REPUBLIKA.CO.ID, JAKARTA -- Mungkin kita sering menemukan perempuan yang bersuara kencang alias cempreng saat bicara atau saat dia hendak memanggil seseorang. Sebagian orang mungkin menganggap suara perempuan itu aurat sehingga harus dijaga dengan bertutur lembut. Bagaimana penjelasannya?
Ustadzah Aini Aryani menjelaskan, para ulama berbeda pendapat mengenai hukum suara wanita. "Jumhur atau mayoritas ulama berpendapat suara wanita bukanlah aurat," kata dia dikutip di laman Rumah Fiqih Indonesia.
Hadits yang berbunyi shautul mar'ah aurah (suara wanita adalah aurat), jelas Ustazah Aini, bukanlah hadits shahih. Sebagian ulama berpendapat hadits ini dhaif (lemah). Sebagian lagi menyebutnya hadits mauidhu (palsu).
"Imam Nawawi dalam kitabnya Raudhatut Thalibin menyampaikan, pada dasarnya suara wanita bukan aurat. Namun, hukumnya bisa berubah dalam keadaan di mana ditakutkan menimbulkan fitnah, atau sesuatu yang dapat mengganggu kekhusyuan dalam beribadah," ujarnya.

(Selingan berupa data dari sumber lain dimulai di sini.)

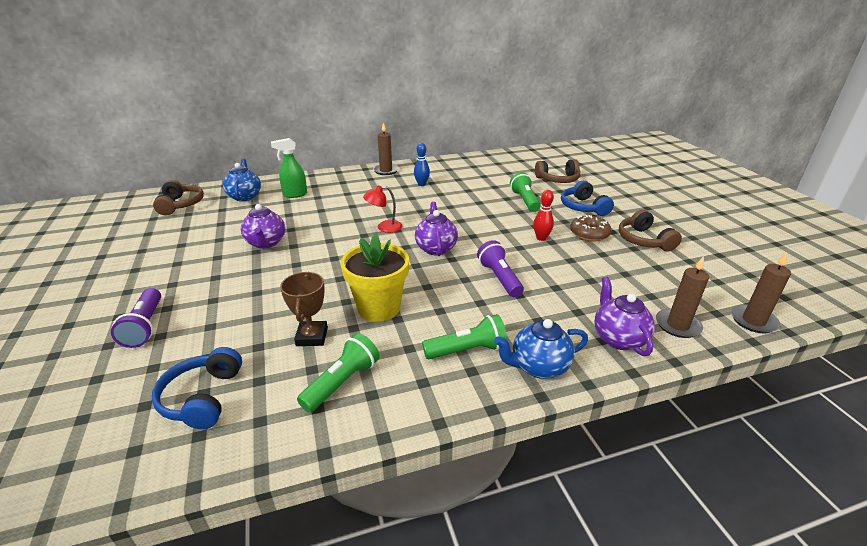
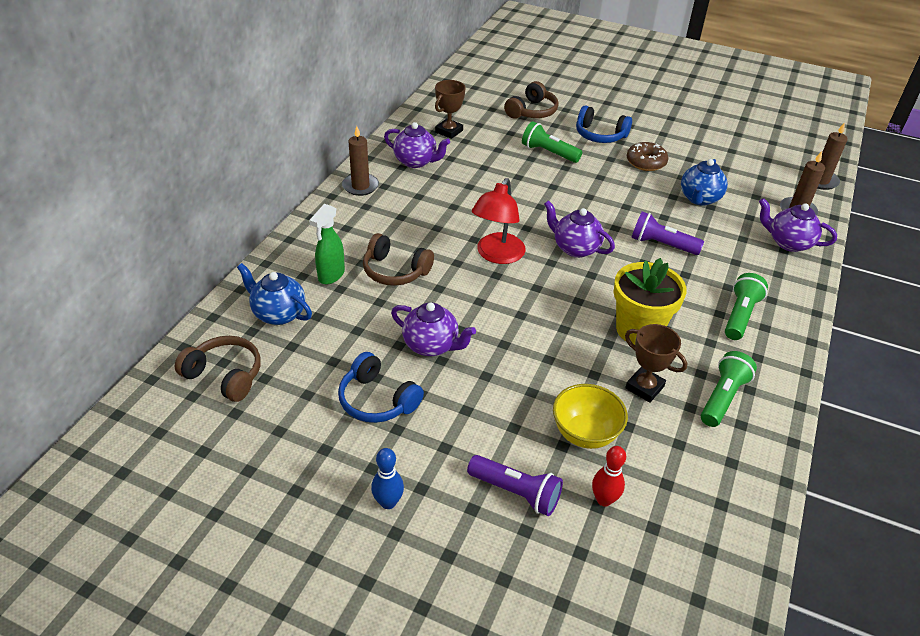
camera: 50 degrees left, 10 degrees up
(202, 397) = (674, 486): blue headphones -> blue headphones (377, 400)
(231, 330) = (585, 433): none -> yellow bowl
(342, 382) = (722, 398): green flashlight -> green flashlight turned 45 degrees clockwise
(384, 227) = (497, 255): red lamp -> red lamp, size x1.58
(421, 184) = (431, 184): blue bowling pin -> blue bowling pin (388, 502)
(435, 173) = (416, 161): none -> purple teapot
(483, 169) = (449, 131): none -> brown trophy
(538, 367) = (787, 295): blue teapot -> blue teapot (699, 199)
(541, 238) = (624, 187): red bowling pin -> red bowling pin (604, 500)
(644, 240) = (684, 147): brown headphones -> brown headphones (395, 271)

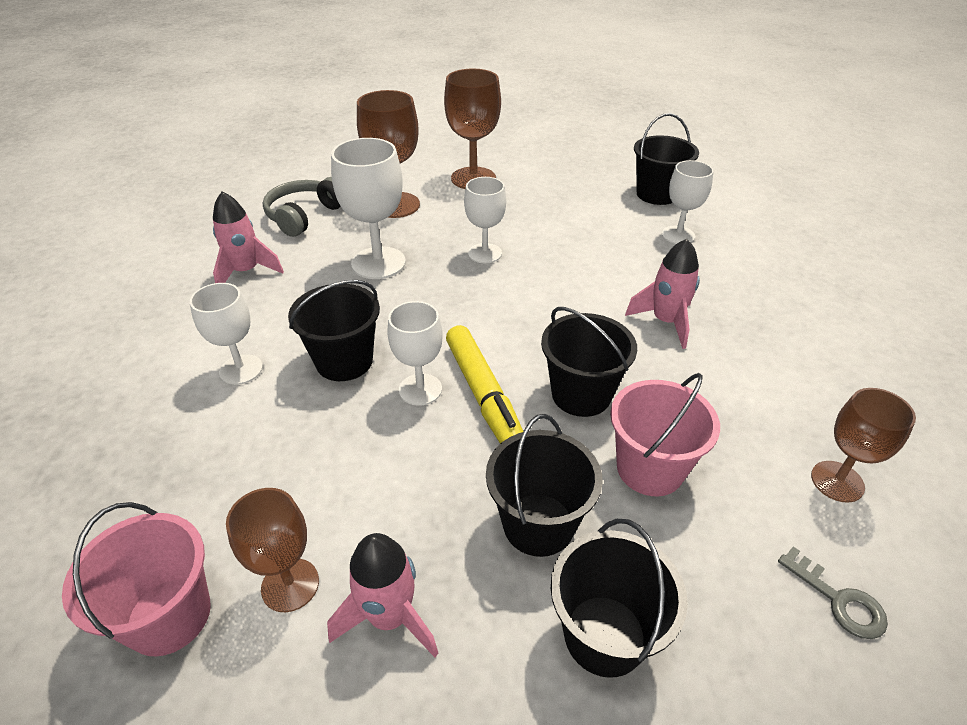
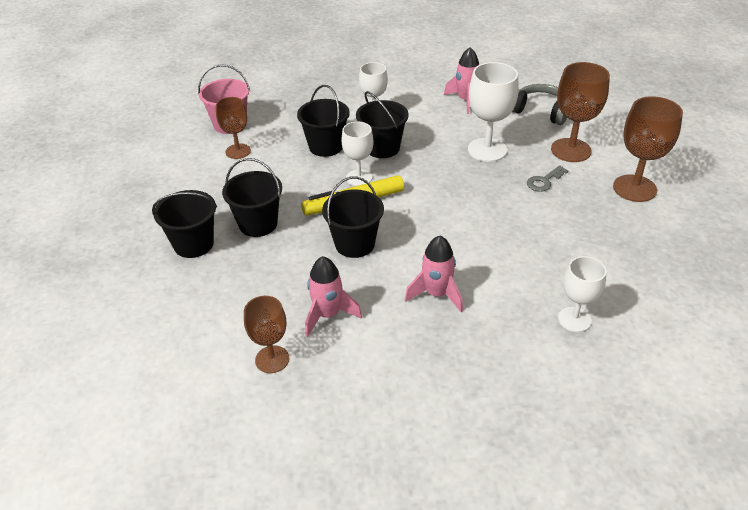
camera: 90 degrees right, 0 degrees up
(390, 617) = (217, 180): pink rocket -> pink rocket (328, 315)
(485, 253) = (512, 198): white goblet -> none
(649, 468) = (291, 270): pink bucket -> none
(657, 194) = (655, 313): black bucket -> black bucket (325, 146)
(838, 600) = (192, 336): grey key -> grey key (544, 181)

Ibrahim al-Marwidzi juga sependapat dengan Imam Nawawi dalam hal itu. Namun, beliau menambahkan wanita hendaknya tidak melantangkan suaranya dalam berbicara, sebagaimana firman Allah SWT dalam surat Al-Ahzab Ayat 32:
"Hai istri-istri Nabi, kamu sekalian tidaklah seperti wanita yang lain, jika kamu bertakwa. Maka janganlah kamu 'tunduk' dalam berbicara sehingga berkeinginanlah orang yang ada 'penyakit dalam hatinya' dan ucapkanlah perkataan yang baik."
Ustadzah Aini menjelaskan, yang dimaksud 'tunduk dalam berbicara' ialah berbicara dengan sikap yang dapat membuat seseorang berani bertindak tidak baik terhadap wanita. Sedangkan yang dimaksud 'dalam hati mereka ada penyakit' ialah orang yang memiliki niat berbuat tidak senonoh dengan wanita seperti zina.
Karena itu, menurut Ustadzah Aini, wanita sah-sah saja berbicara secara langsung dengan lawan jenis sejauh tidak membawa dampak negatif. Namun, dia mengingatkan agar seorang wanita tidak membuat-buat bunyi suara saat bicara.
"Atau mendesah-desahkannya. Untuk menghindari fitnah dan mudharat atau efek negatif lainnya," katanya.
Ustadzah Aini juga menyampaikan, Ummul Mukminin Aisyah RA, dalam meriwayatkan hadits tidak menuliskannya dalam bentuk tulisan, tetapi menyampaikannya langsung secara lisan kepada para sahabat Rasulullah SAW. Beliau adalah seorang wanita ahli syariah yang sangat sering meriwayatkan hadits.
"Bahkan, Rasulullah SAW sendiri pun meluangkan satu hari khusus untuk mengajarkan secara langsung ilmu-ilmu agama Islam kepada wanita muslimah saat itu, tanpa perantara istri-istri beliau. Beliau SAW secara langsung berdialog secara lisan dengan para wanita yang ingin belajar kepada beliau SAW," ujarnya.